WHAT IS EXPECTED: Render every line of text in the rows below as one numbered list, skipping blank lines. Leave the pictures out of the answer.

----- DATA FOR ANALYSIS -----

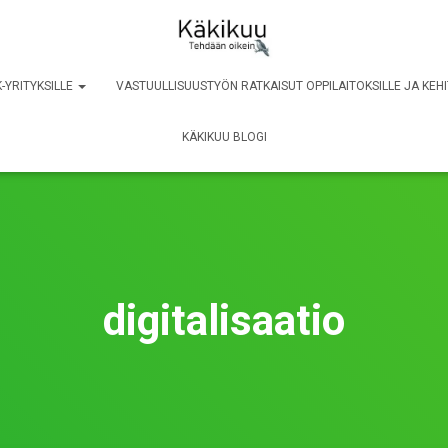
-YRITYKSILLE
VASTUULLISUUSTYÖN RATKAISUT OPPILAITOKSILLE JA KEHI
KÄKIKUU BLOGI
digitalisaatio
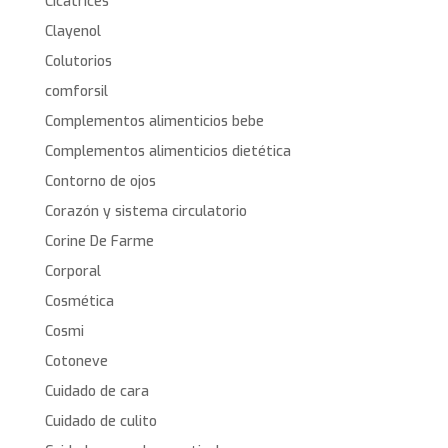
Cicatrices
Clayenol
Colutorios
comforsil
Complementos alimenticios bebe
Complementos alimenticios dietética
Contorno de ojos
Corazón y sistema circulatorio
Corine De Farme
Corporal
Cosmética
Cosmi
Cotoneve
Cuidado de cara
Cuidado de culito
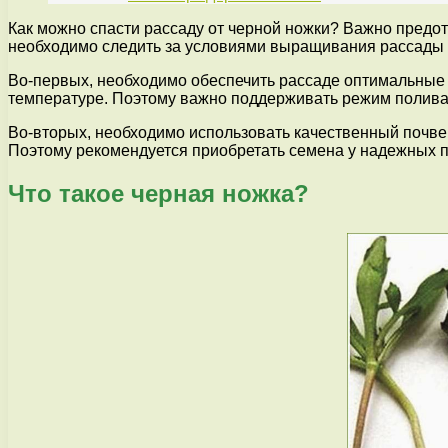
Как можно спасти рассаду от черной ножки? Важно предо
необходимо следить за условиями выращивания рассады 
Во-первых, необходимо обеспечить рассаде оптимальные
температуре. Поэтому важно поддерживать режим полива,
Во-вторых, необходимо использовать качественный почве
Поэтому рекомендуется приобретать семена у надежных п
Что такое черная ножка?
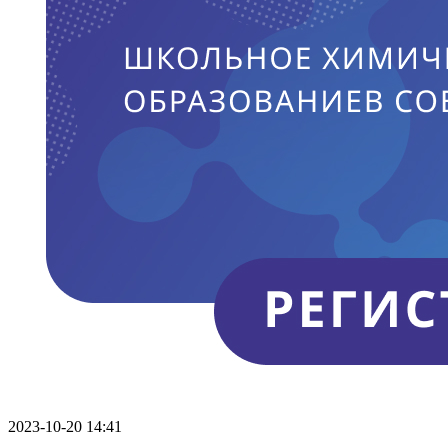
2023-10-20 14:41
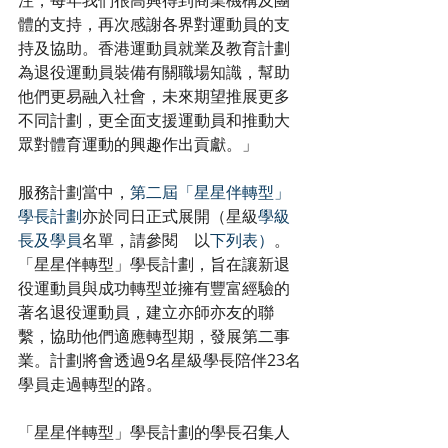
注，每年我們很高興得到商業機構及團
體的支持，再次感謝各界對運動員的支
持及協助。香港運動員就業及教育計劃
為退役運動員裝備有關職場知識，幫助
他們更易融入社會，未來期望推展更多
不同計劃，更全面支援運動員和推動大
眾對體育運動的興趣作出貢獻。」
服務計劃當中，
第二屆「星星伴轉型」
學長計劃
亦於同日正式展開（星級
學級
長及學員
名單，請參閱　以
下列表）
。
「星星伴轉型」學長計劃，旨在讓新退
役運動員與成功轉型並擁有豐富經驗的
著名退役運動員，建立亦師亦友的聯
繫，協助他們適應轉型期，發展第二事
業。計劃將會透過9名星級學長陪伴23名
學員走過轉型的路。
「星星伴轉型」學長計劃的學長召集人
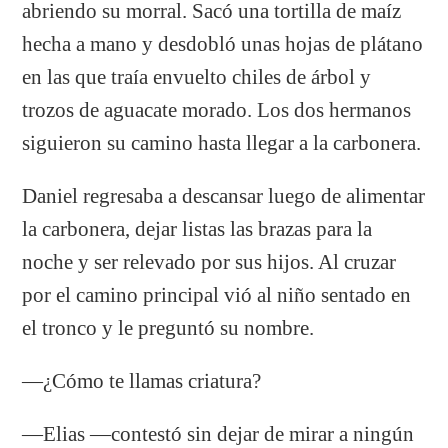
abriendo su morral. Sacó una tortilla de maíz
hecha a mano y desdobló unas hojas de plátano
en las que traía envuelto chiles de árbol y
trozos de aguacate morado. Los dos hermanos
siguieron su camino hasta llegar a la carbonera.
Daniel regresaba a descansar luego de alimentar
la carbonera, dejar listas las brazas para la
noche y ser relevado por sus hijos. Al cruzar
por el camino principal vió al niño sentado en
el tronco y le preguntó su nombre.
—¿Cómo te llamas criatura?
—Elias —contestó sin dejar de mirar a ningún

-----

EXPECTED OUTPUT:
1. -YRITYKSILLE
2. VASTUULLISUUSTYÖN RATKAISUT OPPILAITOKSILLE JA KEHI
3. KÄKIKUU BLOGI
4. digitalisaatio
5. Cicatrices
6. Clayenol
7. Colutorios
8. comforsil
9. Complementos alimenticios bebe
10. Complementos alimenticios dietética
11. Contorno de ojos
12. Corazón y sistema circulatorio
13. Corine De Farme
14. Corporal
15. Cosmética
16. Cosmi
17. Cotoneve
18. Cuidado de cara
19. Cuidado de culito
20. Как можно спасти рассаду от черной ножки? Важно предо
21. необходимо следить за условиями выращивания рассады 
22. Во-первых, необходимо обеспечить рассаде оптимальные
23. температуре. Поэтому важно поддерживать режим полива,
24. Во-вторых, необходимо использовать качественный почве
25. Поэтому рекомендуется приобретать семена у надежных п
26. Что такое черная ножка?
27. 2023-10-20 14:41
28. 注，每年我們很高興得到商業機構及團
29. 體的支持，再次感謝各界對運動員的支
30. 持及協助。香港運動員就業及教育計劃
31. 為退役運動員裝備有關職場知識，幫助
32. 他們更易融入社會，未來期望推展更多
33. 不同計劃，更全面支援運動員和推動大
34. 眾對體育運動的興趣作出貢獻。」
35. 服務計劃當中，
36. 第二屆「星星伴轉型」
37. 學長計劃
38. 亦於同日正式展開（星級
39. 學級
40. 長及學員
41. 名單，請參閱　以
42. 下列表）
43. 。
44. 「星星伴轉型」學長計劃，旨在讓新退
45. 役運動員與成功轉型並擁有豐富經驗的
46. 著名退役運動員，建立亦師亦友的聯
47. 繫，協助他們適應轉型期，發展第二事
48. 業。計劃將會透過9名星級學長陪伴23名
49. 學員走過轉型的路。
50. 「星星伴轉型」學長計劃的學長召集人
51. abriendo su morral. Sacó una tortilla de maíz
52. hecha a mano y desdobló unas hojas de plátano
53. en las que traía envuelto chiles de árbol y
54. trozos de aguacate morado. Los dos hermanos
55. siguieron su camino hasta llegar a la carbonera.
56. Daniel regresaba a descansar luego de alimentar
57. la carbonera, dejar listas las brazas para la
58. noche y ser relevado por sus hijos. Al cruzar
59. por el camino principal vió al niño sentado en
60. el tronco y le preguntó su nombre.
61. —¿Cómo te llamas criatura?
62. —Elias —contestó sin dejar de mirar a ningún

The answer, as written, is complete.